A ⁵, R and R ¹Have implication described in the claim 8, and

X ¹Represent halogen,

Wherein

A ¹, A ², A ³, A ⁴Has implication described in the claim 8 with X.

14. plant treatment and pest control agent, it contains one or multinomial one or more formulas (I) compound and auxiliary agent and the additive that is generally used for this purposes in the claim 1 to 6.

15. plant treatment and pest control agent, it contains in the claim 8 to 12 one or multinomial one or more formulas (II) or (II-b) compound and the auxiliary agent and the additive that are generally used for this purposes.

16. the medicament of or multinomial formula (I) compound or claim 14 is used for preventing and treating the unwanted microorganisms on plant and/or the plant and/or the purposes of animal pest in the claim 1 to 6.

17. in the claim 8 to 12 one or multinomial formula (II) or (II-b) medicament of compound or claim 15 be used for preventing and treating the unwanted microorganisms on plant and/or the plant and/or the purposes of animal pest.

18. in the control plant and/or the method for unwanted microorganisms on the plant and/or insect, wherein make described microorganism or insect directly or indirectly with claim 1 to 6 in one or multinomial formula (I) compound contact or contact with the medicament of claim 14.

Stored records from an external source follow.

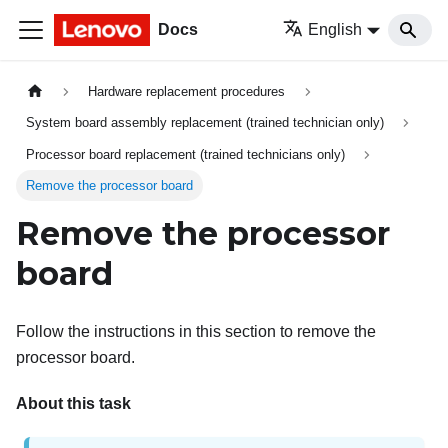
Docs
English
Hardware replacement procedures
System board assembly replacement (trained technician only)
Processor board replacement (trained technicians only)
Remove the processor board
Remove the processor
board
Follow the instructions in this section to remove the
processor board.
About this task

19. in the control plant and/or the method for unwanted microorganisms on the plant and/or insect, wherein make described microorganism or insect directly or indirectly with claim 8 to 12 in one or multinomial in formula (II) or (II-b) compound contact or contact with the medicament of claim 15.

20. one or multinomial compound or the medicament of claim 14 are used to prepare the purposes of animal doctor's medication in the claim 1 to 6.

21. in the claim 8 to 12 one or multinomial in compound or the medicament of claim 15 be used to prepare the purposes of animal doctor's medication.